Regulation of Transcription in Eukaryotes Flashcards
How do Pol I and Pol II regulate transcription
By modulating activity across all their target genes in response to growth and stress levels
How is transcription by Pol II further regulated
On a gene-specific basis
What determines when a gene is expressed
Environmental or developmental signals
What determines where genes are expressed
Tissue-specific needs (e.g. heme biosynthesis in liver, WUSCHEL in the meristem)
What does extent of expression mean
The level of gene activation (e.g. low tyrosinase = red hair, high KNOX1 = lobed leaves)

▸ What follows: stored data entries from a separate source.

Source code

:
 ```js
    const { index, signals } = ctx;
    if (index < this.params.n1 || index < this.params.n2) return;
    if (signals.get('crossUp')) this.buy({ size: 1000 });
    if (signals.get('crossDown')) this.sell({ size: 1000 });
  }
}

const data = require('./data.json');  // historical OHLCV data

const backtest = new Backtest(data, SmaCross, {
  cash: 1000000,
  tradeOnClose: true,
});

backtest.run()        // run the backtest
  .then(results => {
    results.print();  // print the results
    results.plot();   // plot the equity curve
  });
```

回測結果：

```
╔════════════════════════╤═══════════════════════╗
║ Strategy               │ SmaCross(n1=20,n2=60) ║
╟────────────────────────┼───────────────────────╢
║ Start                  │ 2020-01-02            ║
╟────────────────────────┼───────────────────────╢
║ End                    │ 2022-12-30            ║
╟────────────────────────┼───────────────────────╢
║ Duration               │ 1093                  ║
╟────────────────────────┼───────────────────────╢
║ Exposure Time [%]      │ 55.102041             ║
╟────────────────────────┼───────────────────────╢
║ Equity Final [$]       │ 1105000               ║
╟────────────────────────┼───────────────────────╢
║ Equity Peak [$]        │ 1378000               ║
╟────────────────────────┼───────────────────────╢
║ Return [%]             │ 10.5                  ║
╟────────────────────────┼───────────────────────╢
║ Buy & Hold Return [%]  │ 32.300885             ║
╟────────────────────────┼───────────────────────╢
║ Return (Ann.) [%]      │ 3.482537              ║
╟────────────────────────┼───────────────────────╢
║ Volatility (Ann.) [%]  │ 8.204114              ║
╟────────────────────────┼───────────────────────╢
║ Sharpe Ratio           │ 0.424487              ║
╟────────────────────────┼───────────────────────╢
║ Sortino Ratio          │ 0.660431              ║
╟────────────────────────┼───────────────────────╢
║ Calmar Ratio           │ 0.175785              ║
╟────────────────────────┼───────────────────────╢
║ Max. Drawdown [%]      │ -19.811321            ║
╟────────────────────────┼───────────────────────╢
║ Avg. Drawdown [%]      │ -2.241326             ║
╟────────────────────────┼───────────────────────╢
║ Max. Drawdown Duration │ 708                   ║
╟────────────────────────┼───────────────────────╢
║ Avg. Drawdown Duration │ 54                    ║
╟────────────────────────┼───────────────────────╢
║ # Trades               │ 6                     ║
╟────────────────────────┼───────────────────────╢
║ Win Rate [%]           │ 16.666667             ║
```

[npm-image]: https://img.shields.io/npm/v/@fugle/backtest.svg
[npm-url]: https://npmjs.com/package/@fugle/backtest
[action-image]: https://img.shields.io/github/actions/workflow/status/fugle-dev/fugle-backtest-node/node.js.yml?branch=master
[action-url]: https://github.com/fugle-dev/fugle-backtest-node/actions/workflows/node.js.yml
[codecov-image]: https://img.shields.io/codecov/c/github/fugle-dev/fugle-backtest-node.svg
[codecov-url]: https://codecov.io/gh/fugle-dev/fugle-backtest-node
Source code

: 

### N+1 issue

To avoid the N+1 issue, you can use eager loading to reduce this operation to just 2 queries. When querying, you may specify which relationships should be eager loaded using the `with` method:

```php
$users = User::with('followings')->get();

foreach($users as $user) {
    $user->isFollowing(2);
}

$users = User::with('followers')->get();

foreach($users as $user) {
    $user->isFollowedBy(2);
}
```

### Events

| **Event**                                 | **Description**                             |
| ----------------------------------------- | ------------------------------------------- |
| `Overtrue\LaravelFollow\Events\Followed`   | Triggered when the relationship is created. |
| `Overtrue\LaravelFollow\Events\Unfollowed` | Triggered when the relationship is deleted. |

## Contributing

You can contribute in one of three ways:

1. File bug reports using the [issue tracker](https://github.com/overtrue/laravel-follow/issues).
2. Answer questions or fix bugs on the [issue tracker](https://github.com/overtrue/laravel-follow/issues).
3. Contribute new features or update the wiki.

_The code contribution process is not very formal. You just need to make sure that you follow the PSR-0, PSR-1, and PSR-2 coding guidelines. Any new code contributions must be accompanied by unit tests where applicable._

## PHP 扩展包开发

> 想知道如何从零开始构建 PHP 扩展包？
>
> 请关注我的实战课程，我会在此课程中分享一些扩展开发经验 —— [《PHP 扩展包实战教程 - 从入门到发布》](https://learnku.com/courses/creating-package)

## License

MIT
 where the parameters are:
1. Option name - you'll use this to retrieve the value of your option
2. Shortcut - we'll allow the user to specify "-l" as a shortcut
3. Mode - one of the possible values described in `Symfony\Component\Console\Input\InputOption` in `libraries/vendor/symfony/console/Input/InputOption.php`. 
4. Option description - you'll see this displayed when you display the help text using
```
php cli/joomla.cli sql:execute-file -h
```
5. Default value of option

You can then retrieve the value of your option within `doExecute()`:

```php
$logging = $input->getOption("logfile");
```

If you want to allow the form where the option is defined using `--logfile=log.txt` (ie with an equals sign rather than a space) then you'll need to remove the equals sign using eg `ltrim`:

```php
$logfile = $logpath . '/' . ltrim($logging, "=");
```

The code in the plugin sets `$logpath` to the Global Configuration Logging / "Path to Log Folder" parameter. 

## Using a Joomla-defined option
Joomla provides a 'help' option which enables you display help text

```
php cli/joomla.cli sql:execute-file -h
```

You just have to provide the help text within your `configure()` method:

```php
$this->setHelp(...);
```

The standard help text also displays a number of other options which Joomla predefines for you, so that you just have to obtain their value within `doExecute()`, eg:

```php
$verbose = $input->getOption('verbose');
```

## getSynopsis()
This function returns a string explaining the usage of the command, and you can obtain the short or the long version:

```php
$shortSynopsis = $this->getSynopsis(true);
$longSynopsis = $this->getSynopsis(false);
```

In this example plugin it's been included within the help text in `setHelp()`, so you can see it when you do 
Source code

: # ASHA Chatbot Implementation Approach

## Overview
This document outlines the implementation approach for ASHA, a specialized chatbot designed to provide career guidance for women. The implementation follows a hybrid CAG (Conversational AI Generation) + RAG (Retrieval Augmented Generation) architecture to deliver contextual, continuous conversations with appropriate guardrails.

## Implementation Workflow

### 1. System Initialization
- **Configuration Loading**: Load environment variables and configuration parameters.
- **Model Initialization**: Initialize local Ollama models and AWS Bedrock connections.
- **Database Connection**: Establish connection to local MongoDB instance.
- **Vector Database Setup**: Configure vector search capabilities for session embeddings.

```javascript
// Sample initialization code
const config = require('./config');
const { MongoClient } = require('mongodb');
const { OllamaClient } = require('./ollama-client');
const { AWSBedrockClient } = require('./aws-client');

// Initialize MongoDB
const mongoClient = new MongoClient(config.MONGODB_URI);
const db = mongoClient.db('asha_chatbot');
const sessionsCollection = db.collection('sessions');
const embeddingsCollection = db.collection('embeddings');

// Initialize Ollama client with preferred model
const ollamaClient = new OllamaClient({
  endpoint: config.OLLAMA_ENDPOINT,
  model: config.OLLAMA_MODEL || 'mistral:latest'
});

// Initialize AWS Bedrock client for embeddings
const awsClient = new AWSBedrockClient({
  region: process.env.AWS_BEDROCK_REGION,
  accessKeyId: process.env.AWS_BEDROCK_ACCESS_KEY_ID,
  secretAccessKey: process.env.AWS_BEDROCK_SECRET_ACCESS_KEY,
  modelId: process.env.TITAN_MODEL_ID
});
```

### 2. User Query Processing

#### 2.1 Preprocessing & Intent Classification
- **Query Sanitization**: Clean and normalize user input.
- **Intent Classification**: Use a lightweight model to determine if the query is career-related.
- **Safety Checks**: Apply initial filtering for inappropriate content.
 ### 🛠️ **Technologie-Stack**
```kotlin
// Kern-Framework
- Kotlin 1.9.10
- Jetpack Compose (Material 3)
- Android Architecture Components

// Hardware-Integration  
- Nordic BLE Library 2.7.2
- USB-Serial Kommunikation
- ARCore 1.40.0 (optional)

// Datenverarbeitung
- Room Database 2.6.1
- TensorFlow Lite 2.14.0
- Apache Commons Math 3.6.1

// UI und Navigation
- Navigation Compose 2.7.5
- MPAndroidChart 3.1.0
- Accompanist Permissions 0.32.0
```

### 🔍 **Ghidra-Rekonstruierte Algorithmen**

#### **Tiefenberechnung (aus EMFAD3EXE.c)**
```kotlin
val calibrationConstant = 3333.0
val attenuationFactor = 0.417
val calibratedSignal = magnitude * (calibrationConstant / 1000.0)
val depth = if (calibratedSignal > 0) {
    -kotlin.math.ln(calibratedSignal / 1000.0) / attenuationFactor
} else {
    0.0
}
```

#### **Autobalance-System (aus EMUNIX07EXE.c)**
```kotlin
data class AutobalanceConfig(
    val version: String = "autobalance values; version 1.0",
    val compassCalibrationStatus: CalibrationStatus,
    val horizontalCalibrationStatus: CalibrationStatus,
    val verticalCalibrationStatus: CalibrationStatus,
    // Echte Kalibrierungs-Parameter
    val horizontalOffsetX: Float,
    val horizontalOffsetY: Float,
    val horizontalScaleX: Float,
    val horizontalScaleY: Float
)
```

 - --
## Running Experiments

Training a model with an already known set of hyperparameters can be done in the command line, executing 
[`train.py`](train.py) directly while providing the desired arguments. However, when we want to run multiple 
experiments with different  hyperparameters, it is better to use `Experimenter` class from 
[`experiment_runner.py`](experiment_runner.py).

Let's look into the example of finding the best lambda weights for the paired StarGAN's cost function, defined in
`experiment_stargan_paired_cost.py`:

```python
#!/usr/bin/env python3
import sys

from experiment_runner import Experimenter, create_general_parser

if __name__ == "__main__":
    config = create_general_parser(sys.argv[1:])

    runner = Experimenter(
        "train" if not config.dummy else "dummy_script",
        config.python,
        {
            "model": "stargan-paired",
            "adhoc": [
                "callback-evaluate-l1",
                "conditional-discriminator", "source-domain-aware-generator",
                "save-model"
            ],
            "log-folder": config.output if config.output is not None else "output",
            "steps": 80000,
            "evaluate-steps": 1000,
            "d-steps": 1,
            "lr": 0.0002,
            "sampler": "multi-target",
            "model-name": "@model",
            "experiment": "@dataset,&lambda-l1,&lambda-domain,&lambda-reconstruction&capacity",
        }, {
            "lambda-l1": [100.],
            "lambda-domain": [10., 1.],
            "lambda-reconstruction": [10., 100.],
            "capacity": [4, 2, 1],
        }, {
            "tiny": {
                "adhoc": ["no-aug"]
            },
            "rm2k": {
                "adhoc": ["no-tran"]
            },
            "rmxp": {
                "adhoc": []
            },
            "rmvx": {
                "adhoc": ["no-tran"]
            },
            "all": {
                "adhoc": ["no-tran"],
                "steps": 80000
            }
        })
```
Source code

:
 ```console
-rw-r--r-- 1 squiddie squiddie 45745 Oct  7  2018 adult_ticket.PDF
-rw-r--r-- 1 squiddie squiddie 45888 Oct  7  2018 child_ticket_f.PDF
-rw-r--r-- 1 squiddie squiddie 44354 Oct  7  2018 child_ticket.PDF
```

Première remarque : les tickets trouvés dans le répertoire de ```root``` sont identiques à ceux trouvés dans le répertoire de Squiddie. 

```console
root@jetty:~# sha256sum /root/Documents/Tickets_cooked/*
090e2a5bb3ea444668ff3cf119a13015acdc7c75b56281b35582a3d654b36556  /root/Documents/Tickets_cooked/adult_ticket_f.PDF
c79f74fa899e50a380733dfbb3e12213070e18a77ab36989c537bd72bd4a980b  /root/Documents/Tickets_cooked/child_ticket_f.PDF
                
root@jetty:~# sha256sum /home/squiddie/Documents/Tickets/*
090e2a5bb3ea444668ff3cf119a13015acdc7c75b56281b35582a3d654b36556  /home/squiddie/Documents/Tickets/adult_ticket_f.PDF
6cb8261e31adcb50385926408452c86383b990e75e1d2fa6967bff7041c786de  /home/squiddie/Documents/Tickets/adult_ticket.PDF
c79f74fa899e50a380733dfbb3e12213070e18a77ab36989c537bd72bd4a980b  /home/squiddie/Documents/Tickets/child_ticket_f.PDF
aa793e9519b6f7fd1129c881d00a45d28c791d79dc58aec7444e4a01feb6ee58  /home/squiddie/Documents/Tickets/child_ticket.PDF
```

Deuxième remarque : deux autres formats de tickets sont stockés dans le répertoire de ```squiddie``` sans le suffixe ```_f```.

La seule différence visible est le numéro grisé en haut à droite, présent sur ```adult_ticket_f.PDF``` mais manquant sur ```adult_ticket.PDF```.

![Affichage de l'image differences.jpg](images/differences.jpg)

What binds first to initiate Pol II transcription
TBP (TATA-binding protein), which binds the TATA box (~-35 position)
What does TBP recruit
TFIID, followed by GTFs: TFIIA, TFIIB, TFIIF, TFIIE, TFIIH
How is transcription started by Pol II
GTFs phosphorylate the CTD of Pol II, enabling RNA synthesis
In what direction does Pol II read and write
Reads 3’→5’ on template strand, writes RNA 5’→3’
What strand does the resulting RNA from Pol-II activity resemble
The coding strand
What post-transcriptional modifications occur in the nucleus
Addition of a 5’ cap, poly-A tail, and splicing
Where does translation occur
In the cytoplasm
Is gene regulation mainly transcriptional in eukaryotes
Yes. Activation is key since basal state is off due to chromatin
What % of genes are TFs
5–10% of eukaryotic genomes
What are the key domains of TFs
DNA Binding Domain (DBD)
Activation or repression domain
Often also: dimerisation/signal sensing domains
How are DBDs classified (4)
Basic: bZIP, bHLH
Zinc-coordinating: Zinc fingers
Helix-turn-helix: Homeodomain, forkhead
Minor groove: MADS box, HD-ZIP
Why do many TFs function as dimers
Increases binding specificity
Stabilises DNA interaction
Adds regulation flexibility
What are TADs
Disordered regions that recruit co-activators like Mediator and chromatin modifiers
Are TADs predictable by sequence
No, they lack conserved motifs - must be found empirically
How do repression domains work
Recruit co-repressors
Compete for DNA binding
Form inactive heterodimers
Occlude TADs
How can TF activity be regulated
Phosphorylation
Ligand or protein binding
Nuclear translocation
Protein stability changes
External cues (light, pH, etc.)
How is GAL4 in yeast regulated
GAL80 represses GAL4 → Galactose binds GAL3 → GAL3 binds GAL80 → GAL4 activated
How is NFκB in animals regulated
NFκB held in cytoplasm by IκB → stress activates IκB kinase → NFκB freed → nuclear translocation
What happens in Notch signalling
Notch binds ligand → cleaved → NICD enters nucleus and forms dimer → gene expression activated
How are genes coordinated by TFs
TFs are themselves gene products
A single TF can regulate many genes
TFs can initiate entire developmental programs